La obediencia de un corazón que confía
La obediencia del orden sacerdotal responde a una confiaza entregada no a los hombres, sino al mismo Cristo. A un Dios que les dice sígueme pero que a la vez promete llevarlos en brazos cuando el camino es cuesta arriba.
Es frecuente revelarnos frente a la obediencia, el orgullo sale, la mal entendida libertad confunde. Las heridas duelen y pareciera que obedecer es algo no solo imposible sino que además es abolible. Al único que parecemos obedecer es a nosotros mismos.
En ese sentido, la figura del sacerdote es tan cuestionante.

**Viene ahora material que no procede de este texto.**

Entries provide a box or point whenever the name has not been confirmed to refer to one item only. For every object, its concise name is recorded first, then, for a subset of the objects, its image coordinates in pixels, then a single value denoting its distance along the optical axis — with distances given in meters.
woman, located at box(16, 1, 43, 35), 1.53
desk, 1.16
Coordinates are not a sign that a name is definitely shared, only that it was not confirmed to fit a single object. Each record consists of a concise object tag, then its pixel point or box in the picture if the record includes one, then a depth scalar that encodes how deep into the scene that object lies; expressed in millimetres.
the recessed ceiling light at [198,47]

Se entrega plenamente y se vuelve súbdito en un mundo en que que no hay que obedecer ni comprometerse con nadie, menos con un Dios al que «no veo, ni escucho»
El cura de Ars, patrono de los sacerdotes, deja una frase que encierra una clave sobre la obediencia: «las almas cuestan la sangre de Cristo y el sacerdote no puede dedicarse a su salvación sin participar personalmente en el “alto precio” de la redención.»

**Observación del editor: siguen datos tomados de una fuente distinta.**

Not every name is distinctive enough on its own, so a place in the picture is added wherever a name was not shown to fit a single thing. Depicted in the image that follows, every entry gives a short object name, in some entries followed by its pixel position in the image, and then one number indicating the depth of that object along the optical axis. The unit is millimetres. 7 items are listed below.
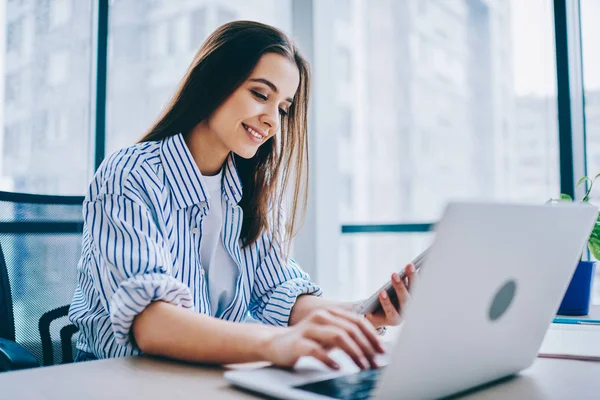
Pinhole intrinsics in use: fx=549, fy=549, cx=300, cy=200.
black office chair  1293
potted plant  1309
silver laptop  483
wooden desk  623
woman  816
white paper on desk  871
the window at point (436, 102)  2713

Ese alto precio implica entrega completa y confiada a aquel que tanto nos ama. Obediencia plena al Rey de Reyes.
El dominio del cuerpo que educa el alma
Obedecer no es algo sencillo de hacer. Lo vemos en los niños pequeños que una y otra vez se lanzan al piso en una estridente pataleta. Aún presos de su voluntad, los pequeños van conociendo que obedecer a sus padres es confiar en ellos. Obediencia es ir entendiendo que los mandatos que les dan buscan su bien.
Así, los sacerdotes son imagen de esta obediencia que va creciendo día a día, fruto de su relación con Cristo, de o el bien mayor y forjar la voluntad hacia él.
El cura de Ars escogía una y mil veces una vida llena de penitencia, en la que los ayunos y privaciones cumplían un rol formador, que no hacía necesariamente por él, sino por la salvación de aquellos que atendía en el confesionario, en su parroquia.
Comprendiendo que era partícipe del sacrificio que el mismo Cristo hizo en la Cruz. Su cuerpo que se iba haciendo recio y su espíritu se iba templando. Porque lo que pasa en el cuerpo pasa en el alma.
Guardemos siempre un momento especial en nuestra oración por ellos.
San Juan Maria Vianney, ruega por los sacerdotes.